The IMF commended Nigeria for its successful implementation of critical reforms over the last two years and noted the gains in macroeconomic stability and resilience. It stated that most of the Nigerian population is facing heightened economic strains as a direct result of the reforms’ effects and suggests an agile economic policy to mitigate the impact and spur economic growth.

The board specifically praised the monetary authorities for ending ways and means financing, liberalizing the foreign exchange market, raising bank minimum capital thresholds to strengthen the financial system, increasing efforts to enhance financial inclusion, and introducing risk-based supervision for mortgage and consumer lending schemes.
The board also praised the fiscal authorities for passing the tax reform bills and noted their role in boosting development spending and improving debt sustainability. They also urged faster cash transfers to the poorest to help offset the impact of the cost-of-living crisis.
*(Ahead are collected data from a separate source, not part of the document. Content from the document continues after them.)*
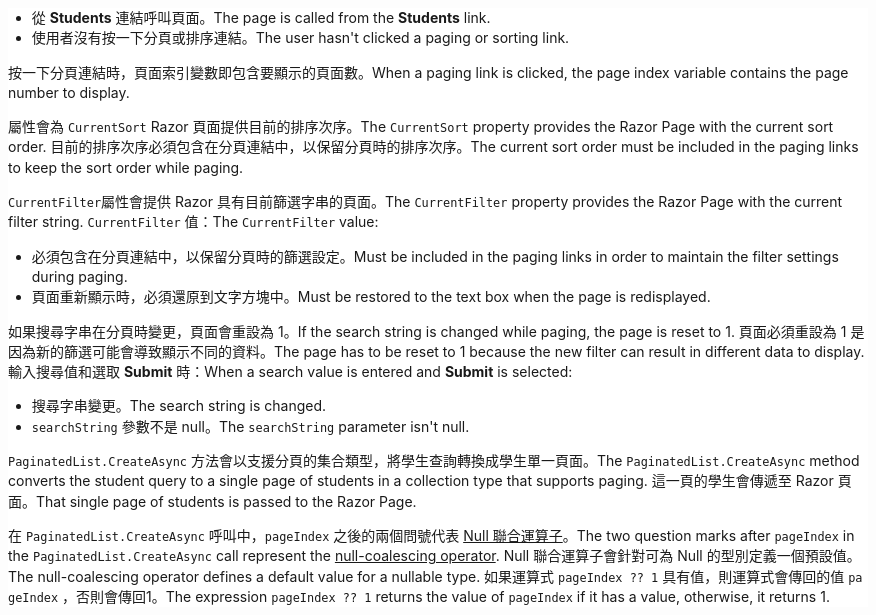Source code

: * <span data-ttu-id="260b8-241">從 **Students** 連結呼叫頁面。</span><span class="sxs-lookup"><span data-stu-id="260b8-241">The page is called from the **Students** link.</span></span>
* <span data-ttu-id="260b8-242">使用者沒有按一下分頁或排序連結。</span><span class="sxs-lookup"><span data-stu-id="260b8-242">The user hasn't clicked a paging or sorting link.</span></span>

<span data-ttu-id="260b8-243">按一下分頁連結時，頁面索引變數即包含要顯示的頁面數。</span><span class="sxs-lookup"><span data-stu-id="260b8-243">When a paging link is clicked, the page index variable contains the page number to display.</span></span>

<span data-ttu-id="260b8-244">屬性會為 `CurrentSort` Razor 頁面提供目前的排序次序。</span><span class="sxs-lookup"><span data-stu-id="260b8-244">The `CurrentSort` property provides the Razor Page with the current sort order.</span></span> <span data-ttu-id="260b8-245">目前的排序次序必須包含在分頁連結中，以保留分頁時的排序次序。</span><span class="sxs-lookup"><span data-stu-id="260b8-245">The current sort order must be included in the paging links to keep the sort order while paging.</span></span>

<span data-ttu-id="260b8-246">`CurrentFilter`屬性會提供 Razor 具有目前篩選字串的頁面。</span><span class="sxs-lookup"><span data-stu-id="260b8-246">The `CurrentFilter` property provides the Razor Page with the current filter string.</span></span> <span data-ttu-id="260b8-247">`CurrentFilter` 值：</span><span class="sxs-lookup"><span data-stu-id="260b8-247">The `CurrentFilter` value:</span></span>

* <span data-ttu-id="260b8-248">必須包含在分頁連結中，以保留分頁時的篩選設定。</span><span class="sxs-lookup"><span data-stu-id="260b8-248">Must be included in the paging links in order to maintain the filter settings during paging.</span></span>
* <span data-ttu-id="260b8-249">頁面重新顯示時，必須還原到文字方塊中。</span><span class="sxs-lookup"><span data-stu-id="260b8-249">Must be restored to the text box when the page is redisplayed.</span></span>

<span data-ttu-id="260b8-250">如果搜尋字串在分頁時變更，頁面會重設為 1。</span><span class="sxs-lookup"><span data-stu-id="260b8-250">If the search string is changed while paging, the page is reset to 1.</span></span> <span data-ttu-id="260b8-251">頁面必須重設為 1 是因為新的篩選可能會導致顯示不同的資料。</span><span class="sxs-lookup"><span data-stu-id="260b8-251">The page has to be reset to 1 because the new filter can result in different data to display.</span></span> <span data-ttu-id="260b8-252">輸入搜尋值和選取 **Submit** 時：</span><span class="sxs-lookup"><span data-stu-id="260b8-252">When a search value is entered and **Submit** is selected:</span></span>

  * <span data-ttu-id="260b8-253">搜尋字串變更。</span><span class="sxs-lookup"><span data-stu-id="260b8-253">The search string is changed.</span></span>
  * <span data-ttu-id="260b8-254">`searchString` 參數不是 null。</span><span class="sxs-lookup"><span data-stu-id="260b8-254">The `searchString` parameter isn't null.</span></span>

  <span data-ttu-id="260b8-255">`PaginatedList.CreateAsync` 方法會以支援分頁的集合類型，將學生查詢轉換成學生單一頁面。</span><span class="sxs-lookup"><span data-stu-id="260b8-255">The `PaginatedList.CreateAsync` method converts the student query to a single page of students in a collection type that supports paging.</span></span> <span data-ttu-id="260b8-256">這一頁的學生會傳遞至 Razor 頁面。</span><span class="sxs-lookup"><span data-stu-id="260b8-256">That single page of students is passed to the Razor Page.</span></span>

  <span data-ttu-id="260b8-257">在 `PaginatedList.CreateAsync` 呼叫中，`pageIndex` 之後的兩個問號代表 [Null 聯合運算子](/dotnet/csharp/language-reference/operators/null-conditional-operator)。</span><span class="sxs-lookup"><span data-stu-id="260b8-257">The two question marks after `pageIndex` in the `PaginatedList.CreateAsync` call represent the [null-coalescing operator](/dotnet/csharp/language-reference/operators/null-conditional-operator).</span></span> <span data-ttu-id="260b8-258">Null 聯合運算子會針對可為 Null 的型別定義一個預設值。</span><span class="sxs-lookup"><span data-stu-id="260b8-258">The null-coalescing operator defines a default value for a nullable type.</span></span> <span data-ttu-id="260b8-259">如果運算式 `pageIndex ?? 1` 具有值，則運算式會傳回的值 `pageIndex` ，否則會傳回1。</span><span class="sxs-lookup"><span data-stu-id="260b8-259">The expression `pageIndex ?? 1` returns the value of `pageIndex` if it has a value, otherwise, it returns 1.</span></span>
The board highlighted several disadvantages, including food inflation, insecurity, and the quality of data provided by the fiscal authorities. It further proposed measures such as enhancing security, reducing bureaucratic hurdles, investing in agricultural productivity, increasing electricity supply, expediting credit to the private sector, and allocating more resources to health and education. The board also committed to providing capacity development support to enhance data quality, thereby enabling informed decision-making.

The report then forecasts a GDP growth outlook of 3.2% for 2025, supported by increased oil production, the commissioning of a new refinery, and a resilient services sector.